News: 2nd Medical Battalion: 'A well oiled machine'
Story by Cpl. Casey Jones
UNITED STATES - The commonly heard phrase in the Marine Corps, "Navy corpsmen are a Marine's best friend," sums it all up.
Marines with II Marine Expeditionary Force, whether deployed or in garrison, rely heavily on the medical services provided by 2nd Medical Battalion, Combat Logistics Regiment 25, 2nd Marine Logistics Group.
The battalion's mission statement is to give Level II "medical support to the II MEF, during combat operations, and to be prepared to deploy on short notice in order to meet the war-fighters needs in any environment."
"No one really knows what we do," said Navy Lt. Darren Pierce, company commander, Headquarters and Service Company, 2nd Medical Battalion and 2nd MLG medical planner. "When Marines say, "Corpsman up!" they want someone to answer that call and that's what we do. Every service member wants to know that their Level II surgical and trauma resuscitation is available to them right then, right there, at all times."
The battalion, though it hasn't deployed as a whole since World War II, has a high turnover rate due to augmenting personnel in support of subordinate unit deployments and various other commitments.
"While we don't deploy as a unit and while our unit is shown as not being deployed on the documents or spreadsheets, at any given time, 80 percent of our personnel may be out supporting a mission," Pierce said. "We have people going to Brazil, supporting training teams; we have folks all over the U.S. assisting units wherever there may be shortfalls fulfilling billets."
The latest major effort for the battalion was properly training and preparing their personnel to deploy to Afghanistan as part of the 2nd Marine Expeditionary Brigade.
"The MEB was put together fairly quickly, so we had to step up to the plate, and come up with a lot of information to guide the training for those guys," said Lt. Cmdr. David Everhart, the training and operations officer. "The guiding principle was Afghanistan is not Iraq, so we changed the training to be more focused on living in an austere environment. We got our guys ready to go despite a lot of challenges."
The battalion is forced to be resourceful expeditious and flexible in their daily undertakings due to the high rotation rate.

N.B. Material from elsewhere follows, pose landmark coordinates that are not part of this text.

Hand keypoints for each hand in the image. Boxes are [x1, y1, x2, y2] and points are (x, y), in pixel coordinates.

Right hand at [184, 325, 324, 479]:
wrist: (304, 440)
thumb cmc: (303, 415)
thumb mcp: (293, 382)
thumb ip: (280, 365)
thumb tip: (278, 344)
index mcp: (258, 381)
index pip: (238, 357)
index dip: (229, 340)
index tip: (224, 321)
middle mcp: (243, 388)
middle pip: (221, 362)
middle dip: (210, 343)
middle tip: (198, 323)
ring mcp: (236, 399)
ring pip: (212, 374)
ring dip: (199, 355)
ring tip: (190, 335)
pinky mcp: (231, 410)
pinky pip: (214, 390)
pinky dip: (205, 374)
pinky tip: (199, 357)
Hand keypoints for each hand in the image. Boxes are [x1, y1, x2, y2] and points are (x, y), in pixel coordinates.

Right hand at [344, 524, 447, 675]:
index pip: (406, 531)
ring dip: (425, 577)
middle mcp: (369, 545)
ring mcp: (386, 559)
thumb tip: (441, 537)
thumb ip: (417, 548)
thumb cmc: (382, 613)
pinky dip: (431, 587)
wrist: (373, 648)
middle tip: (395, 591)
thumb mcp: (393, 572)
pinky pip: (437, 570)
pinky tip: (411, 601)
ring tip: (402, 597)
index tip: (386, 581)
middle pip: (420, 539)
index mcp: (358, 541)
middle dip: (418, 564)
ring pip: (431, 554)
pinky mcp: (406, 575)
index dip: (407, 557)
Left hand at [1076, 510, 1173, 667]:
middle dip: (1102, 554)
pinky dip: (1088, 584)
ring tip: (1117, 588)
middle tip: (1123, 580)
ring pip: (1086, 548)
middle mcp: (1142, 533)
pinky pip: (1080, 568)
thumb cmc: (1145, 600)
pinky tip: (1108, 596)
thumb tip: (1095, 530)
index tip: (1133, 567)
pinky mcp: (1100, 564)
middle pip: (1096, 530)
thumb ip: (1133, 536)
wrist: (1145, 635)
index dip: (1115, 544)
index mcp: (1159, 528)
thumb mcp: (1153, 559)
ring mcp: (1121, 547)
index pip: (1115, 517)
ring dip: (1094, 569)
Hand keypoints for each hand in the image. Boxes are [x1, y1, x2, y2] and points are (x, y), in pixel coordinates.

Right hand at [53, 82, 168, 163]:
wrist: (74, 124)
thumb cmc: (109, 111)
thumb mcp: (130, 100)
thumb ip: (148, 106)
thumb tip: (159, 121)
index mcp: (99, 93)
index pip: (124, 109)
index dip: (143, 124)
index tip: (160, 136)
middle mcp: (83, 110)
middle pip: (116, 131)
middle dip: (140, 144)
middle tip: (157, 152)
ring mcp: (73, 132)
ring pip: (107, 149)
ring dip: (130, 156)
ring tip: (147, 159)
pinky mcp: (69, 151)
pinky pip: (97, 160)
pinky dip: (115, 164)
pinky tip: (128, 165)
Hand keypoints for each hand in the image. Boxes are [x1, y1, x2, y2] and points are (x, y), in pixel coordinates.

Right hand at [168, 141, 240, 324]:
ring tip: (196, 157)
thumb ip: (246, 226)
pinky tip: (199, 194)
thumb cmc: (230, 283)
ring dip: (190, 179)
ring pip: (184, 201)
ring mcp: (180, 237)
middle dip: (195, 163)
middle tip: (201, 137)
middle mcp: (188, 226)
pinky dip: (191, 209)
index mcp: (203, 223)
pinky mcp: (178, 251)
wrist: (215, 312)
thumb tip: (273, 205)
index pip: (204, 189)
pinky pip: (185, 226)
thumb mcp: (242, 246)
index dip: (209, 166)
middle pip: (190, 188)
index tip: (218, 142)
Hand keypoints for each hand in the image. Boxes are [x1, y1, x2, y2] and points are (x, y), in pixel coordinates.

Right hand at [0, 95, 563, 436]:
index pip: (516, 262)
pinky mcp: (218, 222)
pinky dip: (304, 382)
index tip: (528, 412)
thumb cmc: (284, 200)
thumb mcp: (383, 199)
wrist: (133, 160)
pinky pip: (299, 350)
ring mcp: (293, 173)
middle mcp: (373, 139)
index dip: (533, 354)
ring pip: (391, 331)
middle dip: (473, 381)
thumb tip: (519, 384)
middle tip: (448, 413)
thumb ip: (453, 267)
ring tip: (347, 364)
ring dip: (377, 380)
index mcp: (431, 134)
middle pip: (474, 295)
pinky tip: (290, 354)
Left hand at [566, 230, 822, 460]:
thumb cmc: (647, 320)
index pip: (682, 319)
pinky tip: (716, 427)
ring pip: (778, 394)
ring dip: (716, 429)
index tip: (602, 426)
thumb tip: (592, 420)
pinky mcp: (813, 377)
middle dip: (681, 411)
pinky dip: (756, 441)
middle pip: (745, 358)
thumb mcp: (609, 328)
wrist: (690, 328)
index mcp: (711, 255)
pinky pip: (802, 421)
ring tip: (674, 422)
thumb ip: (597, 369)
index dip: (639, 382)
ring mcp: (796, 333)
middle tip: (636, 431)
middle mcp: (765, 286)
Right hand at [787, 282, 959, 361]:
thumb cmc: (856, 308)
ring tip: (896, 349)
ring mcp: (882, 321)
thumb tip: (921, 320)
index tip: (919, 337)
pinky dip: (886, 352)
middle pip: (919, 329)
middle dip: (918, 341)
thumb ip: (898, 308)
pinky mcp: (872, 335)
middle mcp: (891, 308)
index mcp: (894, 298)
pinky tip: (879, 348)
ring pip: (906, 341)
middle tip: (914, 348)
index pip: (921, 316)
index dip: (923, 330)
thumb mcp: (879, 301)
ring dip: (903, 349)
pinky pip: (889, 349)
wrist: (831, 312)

"It's a challenge from a manning standpoint, because we have people coming and going all the time," Pierce said. "It requires a lot of strategic planning, creative swapping of personnel and constant preparation for turnovers."
The battalion often receives two different types of medical professionals; those who've been in the Navy for a period of time but have never been attached to a Marine Corps unit, and those who are fresh out of schooling and training.
The junior corpsmen come to the battalion only skilled in level 1 medical care, so it is the battalion's job to educate and train them on level 2 care.
"When we get [new corpsmen] here, we have to teach them up to level 2, which is more surgical and more like an emergency room in nature," Everhart said. "It's a whole lot of training and knowledge we're putting into folks in a very short period of time."
The level 2 care consists of training at the base's Naval hospital emergency and operating rooms, X-ray department and two weeks at the Los Angeles Trauma Center. They must be Basic Life Support certified and complete the Tactical Combat Casualty Care Course.
They also must adapt to being on a Marine Corps installation.
"Medical Battalion is definitely a change for a lot of the junior corpsmen," said Command Master Chief Betty Hardy. "This is their first interaction with the Marine Corps and we give them plenty of opportunities to learn and then put it to use. A lot of them are surprised because they don't know what to expect."
The more experienced medical professionals, who have never been attached to a Marine Corps unit, come from bases across the globe. The battalion's main training focus for those individuals is to get them ready to deploy.
"We usually have about two weeks to put them together in a cohesive unit and teach them what they need to know to deploy," Everhart said. "Many of them have never worked with Marines before, so they get a crash course in pre-deployment training and Marine Corps culture. We get them ready to do something they've never done in a forward environment."
The battalion is about two-thirds Navy personnel with Marines making up the rest of the battalion.
The Marines' jobs include supply, the armory and motor transportation.
"Medical battalion is a great place for a Marine to learn and grow because it provides a unique opportunity to interact with so many medical professionals," said Sgt. Joseph Tucker, the armory chief. "So many classes are offered here that aren't offered with other units."
All other jobs, including administration functions, are filled by corpsmen.
"They do a really good job at juggling responsibilities," said Sgt. Maj. Miguel Rodriguez, the former battalion sergeant major who now serves as the sergeant major for Headquarters and Service Company, School of Infantry-East. "I arrived at the battalion with a certain level of expectations and they were completely surpassed because of the unit's professionalism and competence."
Hardy said if a complete stranger were to visit 2nd Medical Battalion, she would want them to see one thing: a team working as one.
"I would want them to see a blue-green team working as a cohesive well-oiled machine," she said. "It's not Marines and Sailors. We are a team, we're in the fight together and we know what we have to do."